Items from a data source

○ ○ ○ ○

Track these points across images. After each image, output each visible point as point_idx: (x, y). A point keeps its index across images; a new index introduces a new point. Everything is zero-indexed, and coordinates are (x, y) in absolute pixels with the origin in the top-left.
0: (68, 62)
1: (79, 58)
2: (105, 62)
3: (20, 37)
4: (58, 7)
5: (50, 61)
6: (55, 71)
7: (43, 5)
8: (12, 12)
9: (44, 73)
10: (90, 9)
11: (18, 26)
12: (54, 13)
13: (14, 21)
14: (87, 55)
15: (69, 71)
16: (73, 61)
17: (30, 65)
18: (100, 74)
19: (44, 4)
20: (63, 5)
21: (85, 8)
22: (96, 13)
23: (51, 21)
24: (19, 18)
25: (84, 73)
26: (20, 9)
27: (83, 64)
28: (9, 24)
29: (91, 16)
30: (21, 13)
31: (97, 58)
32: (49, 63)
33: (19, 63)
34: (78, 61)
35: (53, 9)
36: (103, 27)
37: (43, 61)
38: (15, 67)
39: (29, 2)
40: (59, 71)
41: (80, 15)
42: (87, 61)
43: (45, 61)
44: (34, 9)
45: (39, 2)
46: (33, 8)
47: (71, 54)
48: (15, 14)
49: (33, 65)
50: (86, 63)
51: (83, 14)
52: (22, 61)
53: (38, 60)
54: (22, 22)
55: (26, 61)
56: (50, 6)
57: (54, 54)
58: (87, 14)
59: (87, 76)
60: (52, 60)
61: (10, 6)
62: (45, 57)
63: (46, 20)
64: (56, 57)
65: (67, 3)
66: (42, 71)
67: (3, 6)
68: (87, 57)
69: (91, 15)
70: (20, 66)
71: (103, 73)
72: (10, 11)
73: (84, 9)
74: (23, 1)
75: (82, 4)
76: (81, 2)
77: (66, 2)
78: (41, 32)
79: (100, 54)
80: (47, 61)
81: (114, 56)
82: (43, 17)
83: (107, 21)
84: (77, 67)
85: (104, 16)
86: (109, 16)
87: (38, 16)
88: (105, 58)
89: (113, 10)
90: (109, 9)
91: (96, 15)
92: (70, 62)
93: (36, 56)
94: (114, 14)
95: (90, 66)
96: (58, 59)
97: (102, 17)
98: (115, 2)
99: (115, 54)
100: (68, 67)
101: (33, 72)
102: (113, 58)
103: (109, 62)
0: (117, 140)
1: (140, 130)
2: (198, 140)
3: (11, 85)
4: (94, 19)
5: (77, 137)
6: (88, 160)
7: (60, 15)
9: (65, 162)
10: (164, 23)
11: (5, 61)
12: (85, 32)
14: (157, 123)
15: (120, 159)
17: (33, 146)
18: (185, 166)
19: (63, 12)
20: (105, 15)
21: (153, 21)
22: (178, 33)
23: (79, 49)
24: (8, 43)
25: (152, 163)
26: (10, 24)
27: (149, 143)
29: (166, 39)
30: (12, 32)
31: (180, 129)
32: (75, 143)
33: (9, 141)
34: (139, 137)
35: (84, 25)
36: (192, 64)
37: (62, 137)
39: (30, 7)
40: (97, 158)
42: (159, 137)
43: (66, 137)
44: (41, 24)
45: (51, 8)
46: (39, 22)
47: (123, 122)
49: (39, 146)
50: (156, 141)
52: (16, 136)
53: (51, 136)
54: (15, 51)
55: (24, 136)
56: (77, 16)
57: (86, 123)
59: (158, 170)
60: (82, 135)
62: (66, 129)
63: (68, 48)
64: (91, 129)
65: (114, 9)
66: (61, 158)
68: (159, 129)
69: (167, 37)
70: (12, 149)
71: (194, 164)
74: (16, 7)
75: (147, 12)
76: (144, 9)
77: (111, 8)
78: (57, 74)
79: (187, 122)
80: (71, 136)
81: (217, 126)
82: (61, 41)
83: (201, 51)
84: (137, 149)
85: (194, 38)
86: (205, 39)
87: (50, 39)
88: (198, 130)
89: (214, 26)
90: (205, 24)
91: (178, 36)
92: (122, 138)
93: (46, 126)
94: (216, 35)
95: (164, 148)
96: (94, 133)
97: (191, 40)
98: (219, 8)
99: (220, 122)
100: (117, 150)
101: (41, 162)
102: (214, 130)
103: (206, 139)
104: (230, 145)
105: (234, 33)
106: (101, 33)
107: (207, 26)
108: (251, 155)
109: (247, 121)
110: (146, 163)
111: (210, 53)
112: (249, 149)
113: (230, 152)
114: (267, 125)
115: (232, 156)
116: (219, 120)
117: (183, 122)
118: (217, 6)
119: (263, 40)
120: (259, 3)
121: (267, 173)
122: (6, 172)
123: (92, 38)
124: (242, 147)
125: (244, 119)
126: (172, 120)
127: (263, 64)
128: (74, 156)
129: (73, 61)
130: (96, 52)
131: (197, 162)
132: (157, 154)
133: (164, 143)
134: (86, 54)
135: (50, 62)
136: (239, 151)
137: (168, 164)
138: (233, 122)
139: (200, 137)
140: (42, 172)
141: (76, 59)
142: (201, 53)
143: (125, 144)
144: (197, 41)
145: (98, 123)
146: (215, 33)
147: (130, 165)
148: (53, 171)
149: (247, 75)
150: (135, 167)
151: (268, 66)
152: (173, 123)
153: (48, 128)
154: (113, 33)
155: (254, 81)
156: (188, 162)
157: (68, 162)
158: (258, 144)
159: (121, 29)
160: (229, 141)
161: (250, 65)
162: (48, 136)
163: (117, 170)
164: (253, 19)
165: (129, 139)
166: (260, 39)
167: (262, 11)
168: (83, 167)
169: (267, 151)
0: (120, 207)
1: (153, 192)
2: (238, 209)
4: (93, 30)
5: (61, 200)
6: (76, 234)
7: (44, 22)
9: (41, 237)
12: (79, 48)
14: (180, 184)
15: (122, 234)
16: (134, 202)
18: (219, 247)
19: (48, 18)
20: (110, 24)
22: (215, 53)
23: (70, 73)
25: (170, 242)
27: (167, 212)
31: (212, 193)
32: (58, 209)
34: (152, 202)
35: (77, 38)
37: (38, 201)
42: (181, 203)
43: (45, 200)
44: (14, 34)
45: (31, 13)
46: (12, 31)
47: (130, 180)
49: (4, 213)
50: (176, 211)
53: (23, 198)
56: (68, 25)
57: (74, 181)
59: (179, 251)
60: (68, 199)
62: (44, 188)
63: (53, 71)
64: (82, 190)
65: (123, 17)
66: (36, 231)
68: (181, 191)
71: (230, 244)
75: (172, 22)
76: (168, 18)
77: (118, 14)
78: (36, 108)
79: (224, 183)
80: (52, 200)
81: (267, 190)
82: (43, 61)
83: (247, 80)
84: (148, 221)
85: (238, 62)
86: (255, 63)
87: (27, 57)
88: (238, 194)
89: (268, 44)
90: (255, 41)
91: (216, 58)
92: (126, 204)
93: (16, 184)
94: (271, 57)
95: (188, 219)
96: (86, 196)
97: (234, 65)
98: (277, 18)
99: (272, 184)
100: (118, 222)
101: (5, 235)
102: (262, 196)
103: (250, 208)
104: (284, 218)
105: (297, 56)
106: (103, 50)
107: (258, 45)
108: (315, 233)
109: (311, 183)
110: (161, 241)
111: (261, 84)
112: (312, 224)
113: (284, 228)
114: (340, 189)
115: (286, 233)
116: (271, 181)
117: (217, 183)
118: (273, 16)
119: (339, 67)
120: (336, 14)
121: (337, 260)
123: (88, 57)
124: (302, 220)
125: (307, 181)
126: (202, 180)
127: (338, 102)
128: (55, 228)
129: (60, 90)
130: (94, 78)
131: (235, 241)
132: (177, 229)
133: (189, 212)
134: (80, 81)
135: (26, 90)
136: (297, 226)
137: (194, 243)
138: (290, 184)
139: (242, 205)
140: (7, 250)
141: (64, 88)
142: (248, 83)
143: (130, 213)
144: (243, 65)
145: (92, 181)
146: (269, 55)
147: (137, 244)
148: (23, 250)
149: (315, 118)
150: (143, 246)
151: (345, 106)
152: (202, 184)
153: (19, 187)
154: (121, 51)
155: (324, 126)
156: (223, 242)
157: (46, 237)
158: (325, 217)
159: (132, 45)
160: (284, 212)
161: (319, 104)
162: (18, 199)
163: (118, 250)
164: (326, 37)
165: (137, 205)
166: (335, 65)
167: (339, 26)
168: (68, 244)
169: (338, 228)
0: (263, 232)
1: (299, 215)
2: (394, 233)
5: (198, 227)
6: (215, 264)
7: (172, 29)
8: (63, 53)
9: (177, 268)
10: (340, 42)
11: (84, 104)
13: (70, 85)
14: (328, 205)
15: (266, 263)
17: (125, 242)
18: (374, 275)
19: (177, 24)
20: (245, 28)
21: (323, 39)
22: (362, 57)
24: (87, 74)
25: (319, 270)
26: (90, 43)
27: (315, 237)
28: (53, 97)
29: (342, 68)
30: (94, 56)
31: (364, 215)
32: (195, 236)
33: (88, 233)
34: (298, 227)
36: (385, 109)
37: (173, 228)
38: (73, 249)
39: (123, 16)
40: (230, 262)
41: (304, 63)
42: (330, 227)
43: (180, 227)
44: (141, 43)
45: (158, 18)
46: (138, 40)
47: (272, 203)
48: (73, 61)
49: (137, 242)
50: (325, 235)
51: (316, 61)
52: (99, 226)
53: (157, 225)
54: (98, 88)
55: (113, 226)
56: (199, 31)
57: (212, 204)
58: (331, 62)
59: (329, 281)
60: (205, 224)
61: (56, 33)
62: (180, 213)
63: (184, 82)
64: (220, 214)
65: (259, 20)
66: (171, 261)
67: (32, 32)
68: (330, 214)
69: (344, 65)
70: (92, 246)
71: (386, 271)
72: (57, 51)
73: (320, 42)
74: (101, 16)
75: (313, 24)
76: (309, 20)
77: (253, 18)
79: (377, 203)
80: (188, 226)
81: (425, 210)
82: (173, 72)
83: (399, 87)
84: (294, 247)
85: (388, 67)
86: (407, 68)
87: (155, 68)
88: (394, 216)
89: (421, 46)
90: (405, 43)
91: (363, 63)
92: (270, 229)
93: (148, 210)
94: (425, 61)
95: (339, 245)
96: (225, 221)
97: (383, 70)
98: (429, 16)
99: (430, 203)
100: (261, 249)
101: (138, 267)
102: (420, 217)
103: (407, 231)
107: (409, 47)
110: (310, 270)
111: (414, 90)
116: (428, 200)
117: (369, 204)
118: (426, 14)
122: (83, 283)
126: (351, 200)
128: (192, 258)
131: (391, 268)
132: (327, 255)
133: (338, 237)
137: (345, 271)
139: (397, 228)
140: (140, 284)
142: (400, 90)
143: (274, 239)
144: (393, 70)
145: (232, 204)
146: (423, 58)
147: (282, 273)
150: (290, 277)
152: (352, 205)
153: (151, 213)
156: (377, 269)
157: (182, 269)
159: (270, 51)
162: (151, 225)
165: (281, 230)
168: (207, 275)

○ ○ ○ ○

TASK DESCRIPTION
In the data above, which lines lie between the line with "53: (38, 60)" and the line with "102: (113, 58)", inclusive? Print those lines exactly and nothing else.

COMPLETED EXERCISE
53: (38, 60)
54: (22, 22)
55: (26, 61)
56: (50, 6)
57: (54, 54)
58: (87, 14)
59: (87, 76)
60: (52, 60)
61: (10, 6)
62: (45, 57)
63: (46, 20)
64: (56, 57)
65: (67, 3)
66: (42, 71)
67: (3, 6)
68: (87, 57)
69: (91, 15)
70: (20, 66)
71: (103, 73)
72: (10, 11)
73: (84, 9)
74: (23, 1)
75: (82, 4)
76: (81, 2)
77: (66, 2)
78: (41, 32)
79: (100, 54)
80: (47, 61)
81: (114, 56)
82: (43, 17)
83: (107, 21)
84: (77, 67)
85: (104, 16)
86: (109, 16)
87: (38, 16)
88: (105, 58)
89: (113, 10)
90: (109, 9)
91: (96, 15)
92: (70, 62)
93: (36, 56)
94: (114, 14)
95: (90, 66)
96: (58, 59)
97: (102, 17)
98: (115, 2)
99: (115, 54)
100: (68, 67)
101: (33, 72)
102: (113, 58)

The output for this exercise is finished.